Instructions for the task
The material is to be repeated exactly, from first line to last.
-- Opening Marker --
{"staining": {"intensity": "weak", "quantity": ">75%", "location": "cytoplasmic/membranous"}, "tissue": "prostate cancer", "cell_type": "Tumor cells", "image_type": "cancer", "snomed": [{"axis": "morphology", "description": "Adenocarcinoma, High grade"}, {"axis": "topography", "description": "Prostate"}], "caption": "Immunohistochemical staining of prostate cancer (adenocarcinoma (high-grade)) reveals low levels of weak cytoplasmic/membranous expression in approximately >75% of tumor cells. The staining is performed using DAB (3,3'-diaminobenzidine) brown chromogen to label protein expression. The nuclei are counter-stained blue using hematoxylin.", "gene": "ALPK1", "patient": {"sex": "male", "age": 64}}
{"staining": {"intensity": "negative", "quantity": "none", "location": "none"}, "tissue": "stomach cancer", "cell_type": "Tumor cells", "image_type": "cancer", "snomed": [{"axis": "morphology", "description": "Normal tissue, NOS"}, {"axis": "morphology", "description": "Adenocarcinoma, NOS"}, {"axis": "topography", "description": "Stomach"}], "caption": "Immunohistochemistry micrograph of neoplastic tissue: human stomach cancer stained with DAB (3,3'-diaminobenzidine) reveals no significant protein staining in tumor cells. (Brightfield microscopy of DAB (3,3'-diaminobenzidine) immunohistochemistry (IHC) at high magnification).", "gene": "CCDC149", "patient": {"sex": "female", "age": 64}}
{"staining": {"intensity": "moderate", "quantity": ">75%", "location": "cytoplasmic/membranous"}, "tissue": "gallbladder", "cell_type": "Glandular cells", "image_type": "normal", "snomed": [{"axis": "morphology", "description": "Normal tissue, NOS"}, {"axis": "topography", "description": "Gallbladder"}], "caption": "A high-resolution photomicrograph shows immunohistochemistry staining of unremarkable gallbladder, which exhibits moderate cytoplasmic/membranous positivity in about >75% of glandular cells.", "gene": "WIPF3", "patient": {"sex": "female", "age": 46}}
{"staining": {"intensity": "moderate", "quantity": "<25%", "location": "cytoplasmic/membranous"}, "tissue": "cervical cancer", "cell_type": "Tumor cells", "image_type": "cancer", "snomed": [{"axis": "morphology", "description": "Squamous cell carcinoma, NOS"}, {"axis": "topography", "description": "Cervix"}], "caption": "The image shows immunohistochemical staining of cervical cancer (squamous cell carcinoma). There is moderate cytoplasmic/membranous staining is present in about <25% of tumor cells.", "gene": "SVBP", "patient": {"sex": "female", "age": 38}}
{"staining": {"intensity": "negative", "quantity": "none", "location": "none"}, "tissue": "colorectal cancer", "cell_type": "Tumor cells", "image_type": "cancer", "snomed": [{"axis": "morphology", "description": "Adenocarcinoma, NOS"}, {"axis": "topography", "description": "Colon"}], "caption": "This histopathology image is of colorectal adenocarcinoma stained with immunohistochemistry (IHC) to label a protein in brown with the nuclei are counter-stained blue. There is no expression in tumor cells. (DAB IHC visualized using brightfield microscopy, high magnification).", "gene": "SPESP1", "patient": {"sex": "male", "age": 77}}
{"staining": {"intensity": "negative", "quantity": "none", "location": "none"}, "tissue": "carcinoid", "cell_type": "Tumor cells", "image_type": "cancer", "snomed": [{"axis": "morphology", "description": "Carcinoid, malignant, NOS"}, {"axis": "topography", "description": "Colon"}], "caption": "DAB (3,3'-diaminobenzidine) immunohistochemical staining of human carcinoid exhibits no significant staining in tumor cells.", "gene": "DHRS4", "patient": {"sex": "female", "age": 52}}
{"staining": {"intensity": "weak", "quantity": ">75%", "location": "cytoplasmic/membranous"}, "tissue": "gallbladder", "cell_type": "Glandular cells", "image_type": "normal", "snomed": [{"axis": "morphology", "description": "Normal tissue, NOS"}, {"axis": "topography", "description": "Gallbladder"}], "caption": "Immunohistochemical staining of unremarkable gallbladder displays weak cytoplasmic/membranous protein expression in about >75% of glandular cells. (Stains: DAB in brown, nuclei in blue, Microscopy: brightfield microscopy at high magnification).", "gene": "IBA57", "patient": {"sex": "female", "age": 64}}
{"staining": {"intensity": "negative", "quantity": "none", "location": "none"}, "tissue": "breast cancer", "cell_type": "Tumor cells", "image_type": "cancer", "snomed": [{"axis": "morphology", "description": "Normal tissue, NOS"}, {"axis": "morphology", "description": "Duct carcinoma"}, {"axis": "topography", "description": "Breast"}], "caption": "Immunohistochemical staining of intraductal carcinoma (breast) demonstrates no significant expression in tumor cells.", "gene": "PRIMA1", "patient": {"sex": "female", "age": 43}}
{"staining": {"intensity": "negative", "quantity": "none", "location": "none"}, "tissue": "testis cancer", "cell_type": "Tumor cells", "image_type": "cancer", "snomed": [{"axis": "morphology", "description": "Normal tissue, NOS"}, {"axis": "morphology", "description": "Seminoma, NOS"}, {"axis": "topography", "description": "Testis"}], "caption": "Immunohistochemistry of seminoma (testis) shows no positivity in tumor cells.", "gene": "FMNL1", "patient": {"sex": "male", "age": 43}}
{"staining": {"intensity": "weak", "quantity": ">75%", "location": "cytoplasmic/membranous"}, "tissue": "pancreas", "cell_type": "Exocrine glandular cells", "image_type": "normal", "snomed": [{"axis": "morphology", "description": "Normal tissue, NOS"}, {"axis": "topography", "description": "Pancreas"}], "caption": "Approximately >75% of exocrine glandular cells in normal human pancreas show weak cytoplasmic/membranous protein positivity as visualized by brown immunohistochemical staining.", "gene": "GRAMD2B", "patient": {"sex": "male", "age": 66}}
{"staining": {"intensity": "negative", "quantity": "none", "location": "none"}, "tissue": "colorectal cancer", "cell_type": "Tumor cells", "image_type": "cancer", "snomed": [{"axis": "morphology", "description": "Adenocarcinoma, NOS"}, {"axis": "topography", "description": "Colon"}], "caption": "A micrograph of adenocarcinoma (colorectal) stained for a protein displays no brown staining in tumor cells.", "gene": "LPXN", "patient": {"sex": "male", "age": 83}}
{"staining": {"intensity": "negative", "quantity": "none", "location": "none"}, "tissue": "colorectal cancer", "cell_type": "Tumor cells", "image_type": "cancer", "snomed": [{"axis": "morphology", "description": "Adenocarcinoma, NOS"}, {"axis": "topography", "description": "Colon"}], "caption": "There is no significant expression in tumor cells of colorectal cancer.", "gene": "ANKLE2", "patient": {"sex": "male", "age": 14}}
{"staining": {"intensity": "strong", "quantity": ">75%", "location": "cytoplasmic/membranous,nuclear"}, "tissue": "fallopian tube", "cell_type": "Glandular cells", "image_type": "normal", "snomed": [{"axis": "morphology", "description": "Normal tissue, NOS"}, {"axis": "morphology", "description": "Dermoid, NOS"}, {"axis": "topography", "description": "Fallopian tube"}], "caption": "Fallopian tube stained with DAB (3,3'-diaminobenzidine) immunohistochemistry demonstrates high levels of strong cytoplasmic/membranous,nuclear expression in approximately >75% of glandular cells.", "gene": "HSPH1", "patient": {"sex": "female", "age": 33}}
-- Closing Marker --
Written response
{"staining": {"intensity": "weak", "quantity": ">75%", "location": "cytoplasmic/membranous"}, "tissue": "prostate cancer", "cell_type": "Tumor cells", "image_type": "cancer", "snomed": [{"axis": "morphology", "description": "Adenocarcinoma, High grade"}, {"axis": "topography", "description": "Prostate"}], "caption": "Immunohistochemical staining of prostate cancer (adenocarcinoma (high-grade)) reveals low levels of weak cytoplasmic/membranous expression in approximately >75% of tumor cells. The staining is performed using DAB (3,3'-diaminobenzidine) brown chromogen to label protein expression. The nuclei are counter-stained blue using hematoxylin.", "gene": "ALPK1", "patient": {"sex": "male", "age": 64}}
{"staining": {"intensity": "negative", "quantity": "none", "location": "none"}, "tissue": "stomach cancer", "cell_type": "Tumor cells", "image_type": "cancer", "snomed": [{"axis": "morphology", "description": "Normal tissue, NOS"}, {"axis": "morphology", "description": "Adenocarcinoma, NOS"}, {"axis": "topography", "description": "Stomach"}], "caption": "Immunohistochemistry micrograph of neoplastic tissue: human stomach cancer stained with DAB (3,3'-diaminobenzidine) reveals no significant protein staining in tumor cells. (Brightfield microscopy of DAB (3,3'-diaminobenzidine) immunohistochemistry (IHC) at high magnification).", "gene": "CCDC149", "patient": {"sex": "female", "age": 64}}
{"staining": {"intensity": "moderate", "quantity": ">75%", "location": "cytoplasmic/membranous"}, "tissue": "gallbladder", "cell_type": "Glandular cells", "image_type": "normal", "snomed": [{"axis": "morphology", "description": "Normal tissue, NOS"}, {"axis": "topography", "description": "Gallbladder"}], "caption": "A high-resolution photomicrograph shows immunohistochemistry staining of unremarkable gallbladder, which exhibits moderate cytoplasmic/membranous positivity in about >75% of glandular cells.", "gene": "WIPF3", "patient": {"sex": "female", "age": 46}}
{"staining": {"intensity": "moderate", "quantity": "<25%", "location": "cytoplasmic/membranous"}, "tissue": "cervical cancer", "cell_type": "Tumor cells", "image_type": "cancer", "snomed": [{"axis": "morphology", "description": "Squamous cell carcinoma, NOS"}, {"axis": "topography", "description": "Cervix"}], "caption": "The image shows immunohistochemical staining of cervical cancer (squamous cell carcinoma). There is moderate cytoplasmic/membranous staining is present in about <25% of tumor cells.", "gene": "SVBP", "patient": {"sex": "female", "age": 38}}
{"staining": {"intensity": "negative", "quantity": "none", "location": "none"}, "tissue": "colorectal cancer", "cell_type": "Tumor cells", "image_type": "cancer", "snomed": [{"axis": "morphology", "description": "Adenocarcinoma, NOS"}, {"axis": "topography", "description": "Colon"}], "caption": "This histopathology image is of colorectal adenocarcinoma stained with immunohistochemistry (IHC) to label a protein in brown with the nuclei are counter-stained blue. There is no expression in tumor cells. (DAB IHC visualized using brightfield microscopy, high magnification).", "gene": "SPESP1", "patient": {"sex": "male", "age": 77}}
{"staining": {"intensity": "negative", "quantity": "none", "location": "none"}, "tissue": "carcinoid", "cell_type": "Tumor cells", "image_type": "cancer", "snomed": [{"axis": "morphology", "description": "Carcinoid, malignant, NOS"}, {"axis": "topography", "description": "Colon"}], "caption": "DAB (3,3'-diaminobenzidine) immunohistochemical staining of human carcinoid exhibits no significant staining in tumor cells.", "gene": "DHRS4", "patient": {"sex": "female", "age": 52}}
{"staining": {"intensity": "weak", "quantity": ">75%", "location": "cytoplasmic/membranous"}, "tissue": "gallbladder", "cell_type": "Glandular cells", "image_type": "normal", "snomed": [{"axis": "morphology", "description": "Normal tissue, NOS"}, {"axis": "topography", "description": "Gallbladder"}], "caption": "Immunohistochemical staining of unremarkable gallbladder displays weak cytoplasmic/membranous protein expression in about >75% of glandular cells. (Stains: DAB in brown, nuclei in blue, Microscopy: brightfield microscopy at high magnification).", "gene": "IBA57", "patient": {"sex": "female", "age": 64}}
{"staining": {"intensity": "negative", "quantity": "none", "location": "none"}, "tissue": "breast cancer", "cell_type": "Tumor cells", "image_type": "cancer", "snomed": [{"axis": "morphology", "description": "Normal tissue, NOS"}, {"axis": "morphology", "description": "Duct carcinoma"}, {"axis": "topography", "description": "Breast"}], "caption": "Immunohistochemical staining of intraductal carcinoma (breast) demonstrates no significant expression in tumor cells.", "gene": "PRIMA1", "patient": {"sex": "female", "age": 43}}
{"staining": {"intensity": "negative", "quantity": "none", "location": "none"}, "tissue": "testis cancer", "cell_type": "Tumor cells", "image_type": "cancer", "snomed": [{"axis": "morphology", "description": "Normal tissue, NOS"}, {"axis": "morphology", "description": "Seminoma, NOS"}, {"axis": "topography", "description": "Testis"}], "caption": "Immunohistochemistry of seminoma (testis) shows no positivity in tumor cells.", "gene": "FMNL1", "patient": {"sex": "male", "age": 43}}
{"staining": {"intensity": "weak", "quantity": ">75%", "location": "cytoplasmic/membranous"}, "tissue": "pancreas", "cell_type": "Exocrine glandular cells", "image_type": "normal", "snomed": [{"axis": "morphology", "description": "Normal tissue, NOS"}, {"axis": "topography", "description": "Pancreas"}], "caption": "Approximately >75% of exocrine glandular cells in normal human pancreas show weak cytoplasmic/membranous protein positivity as visualized by brown immunohistochemical staining.", "gene": "GRAMD2B", "patient": {"sex": "male", "age": 66}}
{"staining": {"intensity": "negative", "quantity": "none", "location": "none"}, "tissue": "colorectal cancer", "cell_type": "Tumor cells", "image_type": "cancer", "snomed": [{"axis": "morphology", "description": "Adenocarcinoma, NOS"}, {"axis": "topography", "description": "Colon"}], "caption": "A micrograph of adenocarcinoma (colorectal) stained for a protein displays no brown staining in tumor cells.", "gene": "LPXN", "patient": {"sex": "male", "age": 83}}
{"staining": {"intensity": "negative", "quantity": "none", "location": "none"}, "tissue": "colorectal cancer", "cell_type": "Tumor cells", "image_type": "cancer", "snomed": [{"axis": "morphology", "description": "Adenocarcinoma, NOS"}, {"axis": "topography", "description": "Colon"}], "caption": "There is no significant expression in tumor cells of colorectal cancer.", "gene": "ANKLE2", "patient": {"sex": "male", "age": 14}}
{"staining": {"intensity": "strong", "quantity": ">75%", "location": "cytoplasmic/membranous,nuclear"}, "tissue": "fallopian tube", "cell_type": "Glandular cells", "image_type": "normal", "snomed": [{"axis": "morphology", "description": "Normal tissue, NOS"}, {"axis": "morphology", "description": "Dermoid, NOS"}, {"axis": "topography", "description": "Fallopian tube"}], "caption": "Fallopian tube stained with DAB (3,3'-diaminobenzidine) immunohistochemistry demonstrates high levels of strong cytoplasmic/membranous,nuclear expression in approximately >75% of glandular cells.", "gene": "HSPH1", "patient": {"sex": "female", "age": 33}}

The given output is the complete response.